[Extracted data]
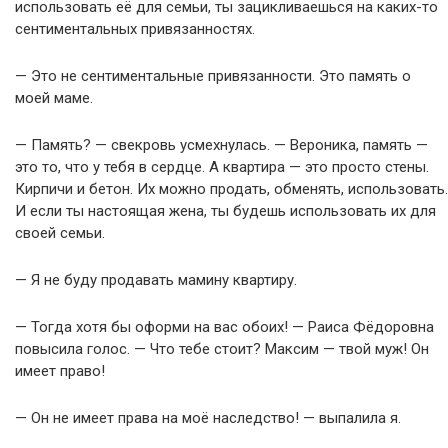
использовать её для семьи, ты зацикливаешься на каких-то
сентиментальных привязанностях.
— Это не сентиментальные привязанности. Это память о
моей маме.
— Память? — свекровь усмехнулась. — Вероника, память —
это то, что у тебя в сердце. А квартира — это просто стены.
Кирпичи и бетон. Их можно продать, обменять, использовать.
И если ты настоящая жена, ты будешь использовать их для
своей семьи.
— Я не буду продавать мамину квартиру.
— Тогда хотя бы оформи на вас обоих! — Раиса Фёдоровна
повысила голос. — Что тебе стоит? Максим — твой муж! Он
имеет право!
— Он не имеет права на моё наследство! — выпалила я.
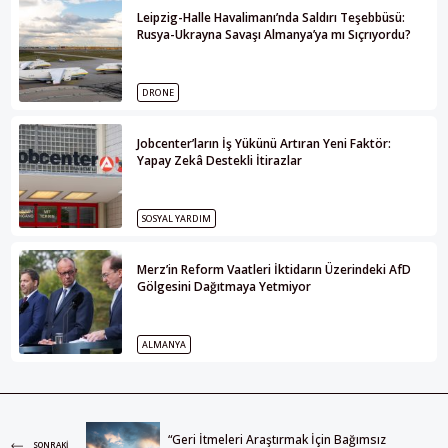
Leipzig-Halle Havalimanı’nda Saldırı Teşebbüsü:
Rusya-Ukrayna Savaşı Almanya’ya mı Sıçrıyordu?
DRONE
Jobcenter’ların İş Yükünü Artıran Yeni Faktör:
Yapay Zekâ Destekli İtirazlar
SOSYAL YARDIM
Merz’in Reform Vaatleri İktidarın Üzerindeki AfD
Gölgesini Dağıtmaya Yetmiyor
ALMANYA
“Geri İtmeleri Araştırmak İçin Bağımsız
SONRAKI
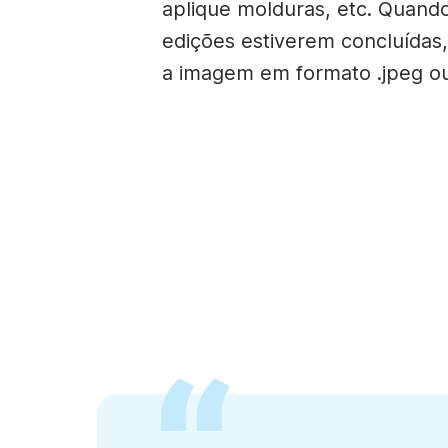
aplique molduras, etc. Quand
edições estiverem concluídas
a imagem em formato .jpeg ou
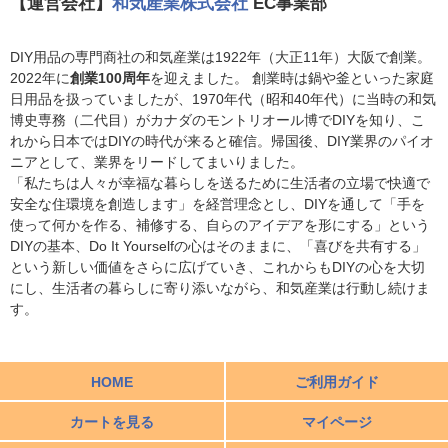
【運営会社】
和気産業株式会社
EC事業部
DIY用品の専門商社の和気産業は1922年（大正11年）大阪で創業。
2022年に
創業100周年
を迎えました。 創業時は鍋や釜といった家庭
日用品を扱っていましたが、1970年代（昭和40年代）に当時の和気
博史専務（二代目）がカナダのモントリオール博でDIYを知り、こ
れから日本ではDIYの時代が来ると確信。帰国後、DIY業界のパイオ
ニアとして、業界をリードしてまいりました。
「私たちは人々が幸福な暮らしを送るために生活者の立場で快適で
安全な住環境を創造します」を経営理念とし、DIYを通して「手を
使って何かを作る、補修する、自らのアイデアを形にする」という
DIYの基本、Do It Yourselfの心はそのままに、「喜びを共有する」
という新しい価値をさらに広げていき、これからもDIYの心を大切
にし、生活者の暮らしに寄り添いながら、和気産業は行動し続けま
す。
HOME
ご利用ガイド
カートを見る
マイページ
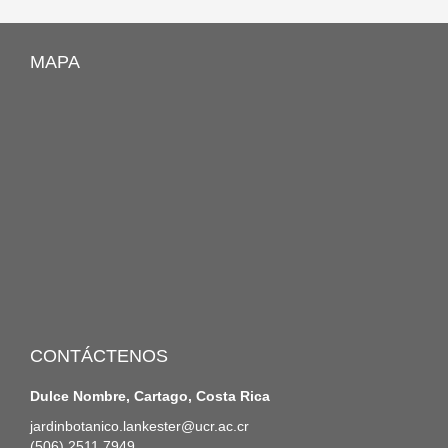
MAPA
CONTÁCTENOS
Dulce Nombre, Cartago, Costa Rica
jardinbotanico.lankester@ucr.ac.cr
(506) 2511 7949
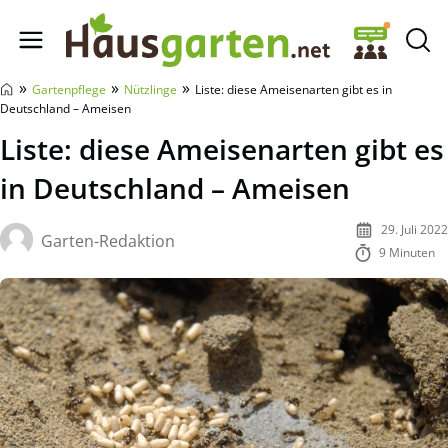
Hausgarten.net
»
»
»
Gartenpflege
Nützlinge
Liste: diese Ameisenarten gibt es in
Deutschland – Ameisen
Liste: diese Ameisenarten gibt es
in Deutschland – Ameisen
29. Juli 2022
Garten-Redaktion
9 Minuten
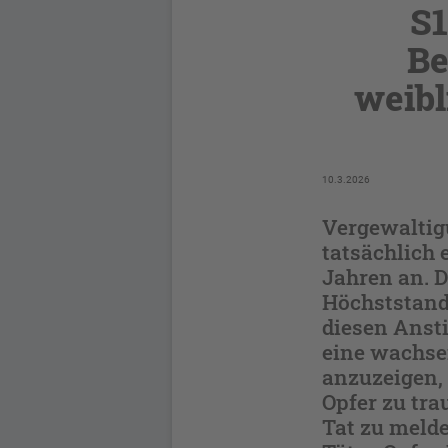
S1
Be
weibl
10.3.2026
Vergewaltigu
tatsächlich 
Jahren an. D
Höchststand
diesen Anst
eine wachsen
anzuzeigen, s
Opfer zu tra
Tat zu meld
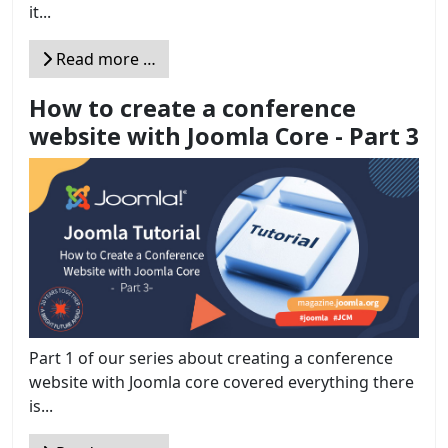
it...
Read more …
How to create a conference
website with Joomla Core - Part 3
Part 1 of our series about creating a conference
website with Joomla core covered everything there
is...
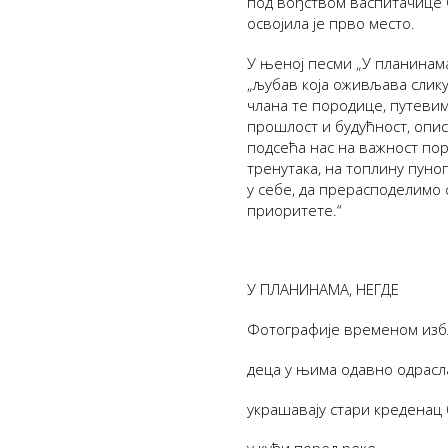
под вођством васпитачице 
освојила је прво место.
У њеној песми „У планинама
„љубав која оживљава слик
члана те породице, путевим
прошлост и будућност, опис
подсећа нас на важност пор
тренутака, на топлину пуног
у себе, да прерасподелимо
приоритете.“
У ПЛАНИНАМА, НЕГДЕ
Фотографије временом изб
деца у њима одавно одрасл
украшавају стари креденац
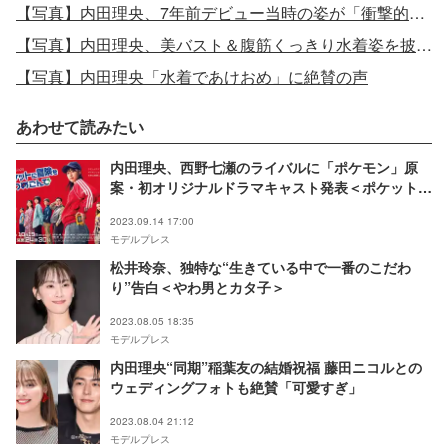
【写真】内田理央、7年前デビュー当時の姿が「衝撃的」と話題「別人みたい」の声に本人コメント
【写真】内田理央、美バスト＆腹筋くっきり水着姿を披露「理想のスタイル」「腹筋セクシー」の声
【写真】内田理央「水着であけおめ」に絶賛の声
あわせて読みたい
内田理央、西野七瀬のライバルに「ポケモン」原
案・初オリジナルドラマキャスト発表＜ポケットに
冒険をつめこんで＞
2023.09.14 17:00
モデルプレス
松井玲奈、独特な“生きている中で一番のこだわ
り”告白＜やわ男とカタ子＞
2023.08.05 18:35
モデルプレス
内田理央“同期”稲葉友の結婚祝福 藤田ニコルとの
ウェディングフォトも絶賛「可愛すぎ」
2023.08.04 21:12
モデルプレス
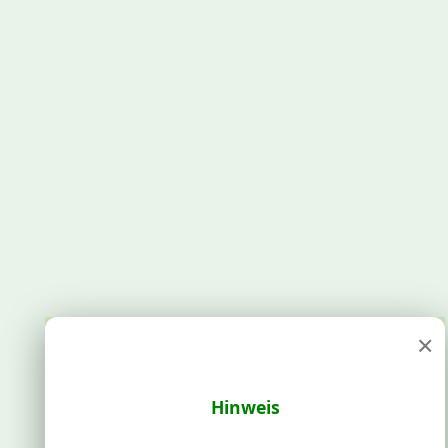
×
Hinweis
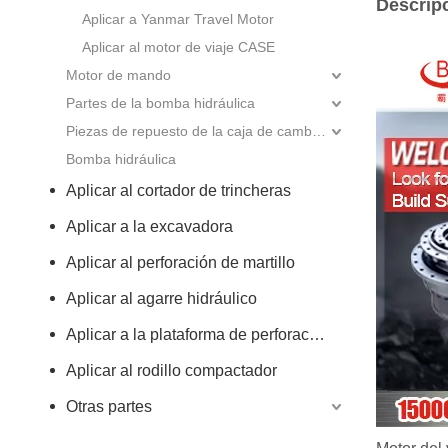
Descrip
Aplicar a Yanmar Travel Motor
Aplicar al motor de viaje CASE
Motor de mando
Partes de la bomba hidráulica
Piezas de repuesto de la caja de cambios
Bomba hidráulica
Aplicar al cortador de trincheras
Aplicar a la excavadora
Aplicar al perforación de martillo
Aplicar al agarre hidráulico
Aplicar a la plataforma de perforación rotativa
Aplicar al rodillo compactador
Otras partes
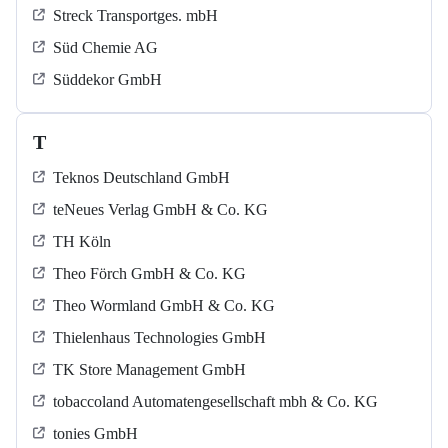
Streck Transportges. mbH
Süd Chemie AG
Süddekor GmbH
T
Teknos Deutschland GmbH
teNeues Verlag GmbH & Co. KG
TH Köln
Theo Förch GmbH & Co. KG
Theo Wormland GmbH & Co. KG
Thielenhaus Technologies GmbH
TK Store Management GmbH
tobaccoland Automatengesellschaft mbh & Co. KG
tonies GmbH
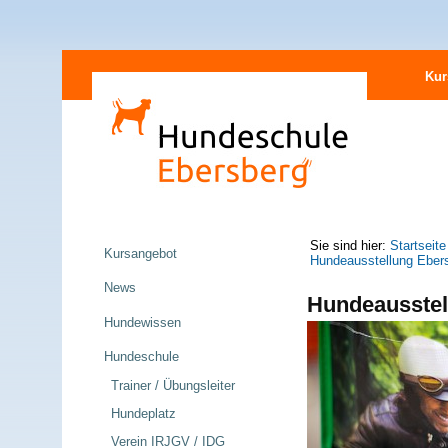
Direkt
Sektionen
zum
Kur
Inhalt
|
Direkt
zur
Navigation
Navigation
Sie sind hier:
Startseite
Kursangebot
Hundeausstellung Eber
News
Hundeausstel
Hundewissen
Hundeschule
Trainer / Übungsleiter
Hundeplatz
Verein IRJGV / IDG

---

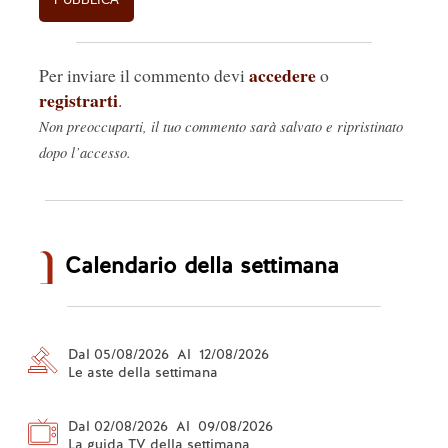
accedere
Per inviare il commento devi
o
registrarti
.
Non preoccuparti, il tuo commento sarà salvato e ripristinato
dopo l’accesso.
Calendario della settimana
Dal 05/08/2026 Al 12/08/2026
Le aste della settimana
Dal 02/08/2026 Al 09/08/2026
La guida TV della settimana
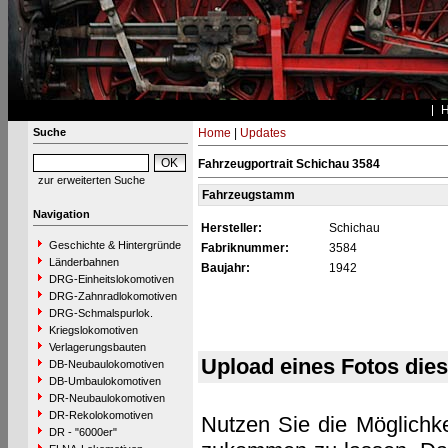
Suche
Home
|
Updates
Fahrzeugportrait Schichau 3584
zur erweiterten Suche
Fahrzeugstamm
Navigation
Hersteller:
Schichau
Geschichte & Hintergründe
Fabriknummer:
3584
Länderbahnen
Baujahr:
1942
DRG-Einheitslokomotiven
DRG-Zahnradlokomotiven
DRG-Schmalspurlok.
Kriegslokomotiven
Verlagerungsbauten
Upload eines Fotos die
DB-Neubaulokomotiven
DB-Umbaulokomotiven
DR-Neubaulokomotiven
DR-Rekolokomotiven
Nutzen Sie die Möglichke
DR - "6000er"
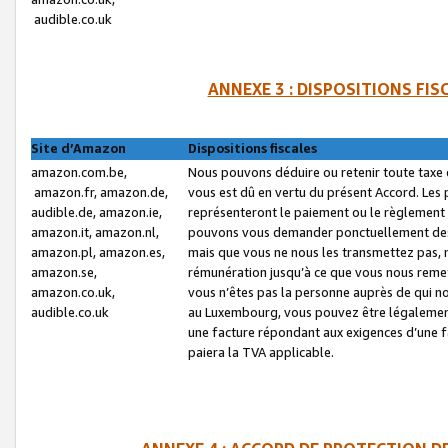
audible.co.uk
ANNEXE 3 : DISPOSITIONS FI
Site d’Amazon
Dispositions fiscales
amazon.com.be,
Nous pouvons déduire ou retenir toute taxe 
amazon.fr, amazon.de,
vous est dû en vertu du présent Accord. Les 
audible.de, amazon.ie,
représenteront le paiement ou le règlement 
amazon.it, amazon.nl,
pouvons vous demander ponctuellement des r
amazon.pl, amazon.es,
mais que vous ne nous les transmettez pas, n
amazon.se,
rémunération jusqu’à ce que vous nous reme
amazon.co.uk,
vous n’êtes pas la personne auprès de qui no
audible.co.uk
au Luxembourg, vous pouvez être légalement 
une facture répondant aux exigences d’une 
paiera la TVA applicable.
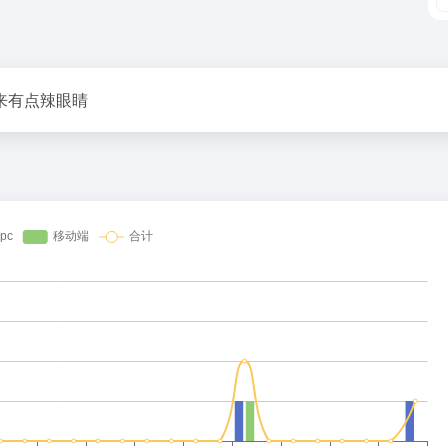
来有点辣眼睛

* * *

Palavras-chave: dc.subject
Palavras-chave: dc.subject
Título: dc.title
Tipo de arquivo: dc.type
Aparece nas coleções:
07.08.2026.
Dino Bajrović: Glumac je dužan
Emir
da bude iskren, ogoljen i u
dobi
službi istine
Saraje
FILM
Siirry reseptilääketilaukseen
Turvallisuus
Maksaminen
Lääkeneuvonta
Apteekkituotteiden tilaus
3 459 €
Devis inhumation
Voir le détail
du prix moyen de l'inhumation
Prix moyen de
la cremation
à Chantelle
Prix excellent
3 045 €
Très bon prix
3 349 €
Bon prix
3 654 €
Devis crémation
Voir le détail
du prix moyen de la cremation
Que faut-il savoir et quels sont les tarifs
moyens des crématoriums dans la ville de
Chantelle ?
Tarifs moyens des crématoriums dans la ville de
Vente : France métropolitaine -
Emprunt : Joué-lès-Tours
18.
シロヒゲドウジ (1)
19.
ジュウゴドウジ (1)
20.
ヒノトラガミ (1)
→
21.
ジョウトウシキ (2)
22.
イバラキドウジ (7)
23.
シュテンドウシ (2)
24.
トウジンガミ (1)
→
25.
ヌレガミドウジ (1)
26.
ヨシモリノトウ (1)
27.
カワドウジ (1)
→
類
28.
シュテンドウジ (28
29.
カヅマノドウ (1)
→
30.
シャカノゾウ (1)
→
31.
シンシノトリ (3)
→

[What is needed]
Copy every line above that includes the string "Joomla".

[Exercise solution]
website with Joomla Core - Part 3
website with Joomla core covered everything there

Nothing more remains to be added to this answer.